Italy struggles with euthanasia

It’s a very public drama unfolding for some months now in Italy over the realities, laws and ethics of ending one’s life. Because the drama centers around a dying poet and his correspondence with the Italian government, taking issue with the law there, it’s gripping that country in the angst of finding answers to end of life struggles.

Many patients on respirators are not conscious and so cannot say whether they want to live or die. But Piergiorgio Welby is still full of words, hard and touching ones, that may be changing the way Italy thinks about euthanasia and other choices for the sick to end their own lives.

“I love life, Mr. President,” Mr. Welby, 60, who has battled muscular dystrophy for 40 years, wrote to Italy’s president, Giorgio Napolitano, in September. “Life is the woman who loves you, the wind through your hair, the sun on your face, an evening stroll with a friend.

“Life is also a woman who leaves you, a rainy day, a friend who deceives you. I am neither melancholic nor manic-depressive. I find the idea of dying horrible. But what is left to me is no longer a life.”

Now Mr. Welby’s long drama appears to be nearing its final act. Last weekend, an Italian court denied legal permission for a doctor to sedate him and remove him from his respirator. Fully lucid but losing his capacity to speak and eat, he is deciding whether to appeal or to perform an act of civil disobedience that will kill him.

He is doing so in a very public way. Until a recent steep decline in his condition, he used a little stick to rapidly peck out blog entries with one hand. His book, “Let Me Die,” was just released. Near daily front-page stories chronicle the political, ethical and, with the Catholic Church a vital force here, religious issues his case presents.

It is gripping the nation, particularly Romans.

“Dear Welby: Wait Before Taking Yourself Off” the respirator, read a front-page headline on Tuesday in La Repubblica, written by a top Italian surgeon, Dr. Ignazio Marino, who is also a senator for the Democrats of the Left. He had visited Mr. Welby the day before.

What has given the case a particular political twist is that Mr. Welby, attached to a respirator for nine years, has long been a spokesman for euthanasia and is a central part of the Radical Party’s effort to have it legalized. In fact, members of the Radical Party have offered to personally remove his respirator if asked — and may do so any day now in a frontal challenge to Italian law.

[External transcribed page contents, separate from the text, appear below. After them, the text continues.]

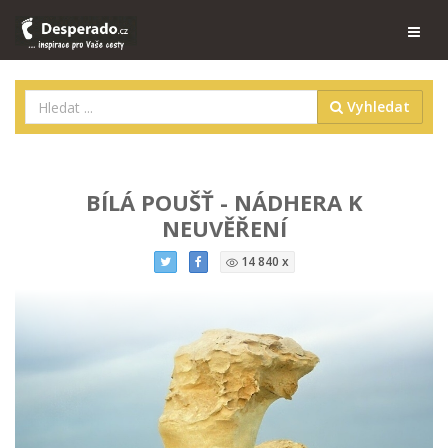
Vyhledat
BÍLÁ POUŠŤ - NÁDHERA K
NEUVĚŘENÍ
14 840 x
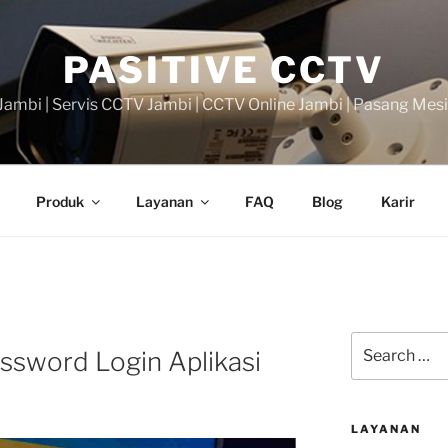
PASITIVE CCTV
ambi | Servis CCTV Jambi | CCTV Online Jambi | Pasang Mes
Produk
Layanan
FAQ
Blog
Karir
Search
ssword Login Aplikasi
for:
LAYANAN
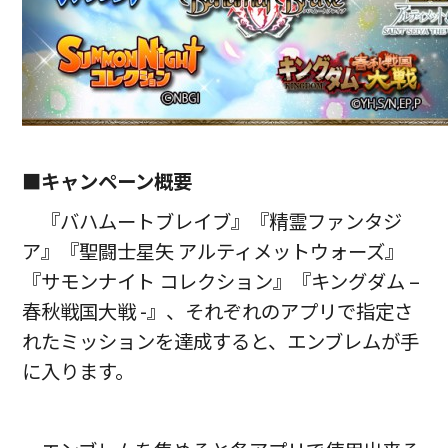
■キャンペーン概要
『バハムートブレイブ』『精霊ファンタジ
ア』『聖闘士星矢 アルティメットウォーズ』
『サモンナイト コレクション』『キングダム –
春秋戦国大戦 -』、それぞれのアプリで指定さ
れたミッションを達成すると、エンブレムが手
に入ります。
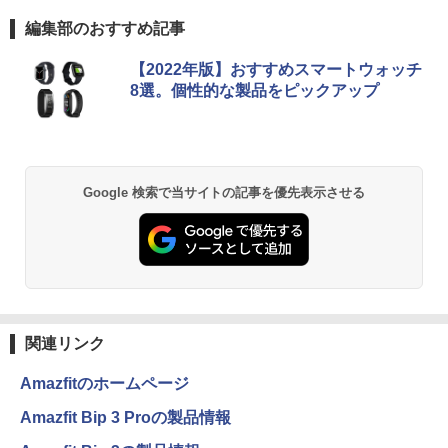
編集部のおすすめ記事
【2022年版】おすすめスマートウォッチ
8選。個性的な製品をピックアップ
Google 検索で当サイトの記事を優先表示させる
関連リンク
Amazfitのホームページ
Amazfit Bip 3 Proの製品情報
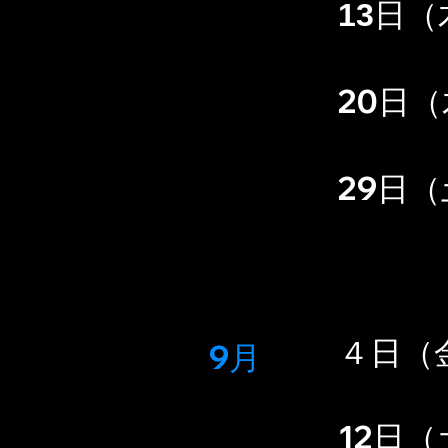
日（
13
20日
29日（
４日（
9月
12日（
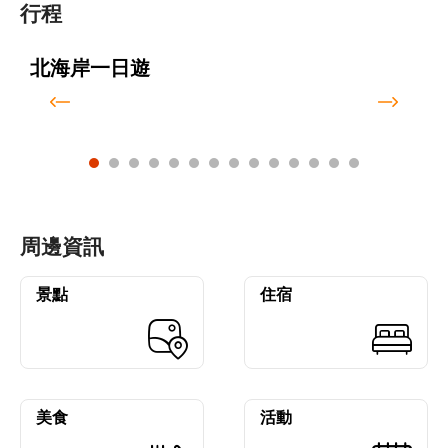
行程
北海岸一日遊
周邊資訊
景點
住宿
美食
活動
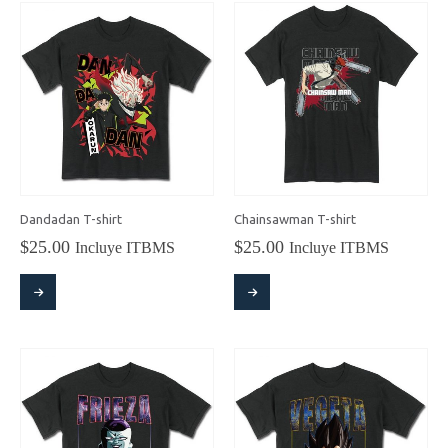
Dandadan T-shirt
Chainsawman T-shirt
$
25.00
$
25.00
Incluye ITBMS
Incluye ITBMS
Este
Este
producto
producto
tiene
tiene
múltiples
múltiples
variantes.
variantes.
Las
Las
opciones
opciones
se
se
pueden
pueden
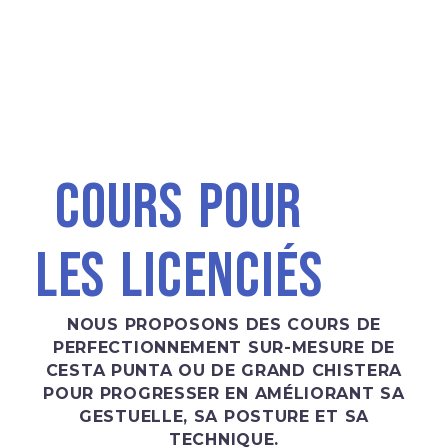
COURS
POUR
LES
LICENCIÉS
NOUS PROPOSONS DES COURS DE
PERFECTIONNEMENT SUR-MESURE DE
CESTA PUNTA OU DE GRAND CHISTERA
POUR PROGRESSER EN AMÉLIORANT SA
GESTUELLE, SA POSTURE ET SA
TECHNIQUE.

But the Catholic Church and many of this traditionally minded nation’s politicians on the left and the right not only oppose euthanasia generally but are also not entirely sure what to do about Mr. Welby’s case. He says he is not seeking to commit suicide but to remove himself from medical treatment he does not want.

It’s a dilemma more countries are grappling with, and certainly ours in a very vigorous ongoing battle to legalize euthanasia. Fine-tuning the law, however, is dicey.

To decline forced medical treatment is allowed under Italian law, experts say, but Italy has another law that makes it a crime to assist in a death, even with consent. So a doctor could not detach the respirator without risking prosecution.

The church, too, has conflicting teachings about what to do in this case, and what the Vatican thinks has a deep impact not only on the nation’s political class but also on doctors tied to the scores of Catholic-run hospitals around Italy.

The defense of life is central to the social doctrine of the church, and so it opposes abortion and capital punishment. Only last week Pope Benedict XVI reaffirmed his opposition to euthanasia, saying governments should find ways to let the terminally ill “face death with dignity.”

Last week Benedict issued his message for the 15th World Day of the Sick to be celebrated in South Korea in February. Vatican Information Service released a portion of it:

In his Message, published in English and dated December 8, the Holy Father writes that “despite the advances of science, a cure cannot be found for every illness. … Many millions of people in our world still experience insanitary living conditions and lack access to much-needed medical resources, often of the most basic kind, with the result that the number of human beings considered ‘incurable’ is greatly increased.”

After highlighting the “need to promote policies which create conditions where human beings can bear even incurable illnesses and death in a dignified manner,” Benedict XVI dwells upon the necessity “to stress once again the need for more palliative care centers which provide integral care, offering the sick the human assistance and spiritual accompaniment they need. This is a right belonging to every human being, one which we must all be committed to defend.”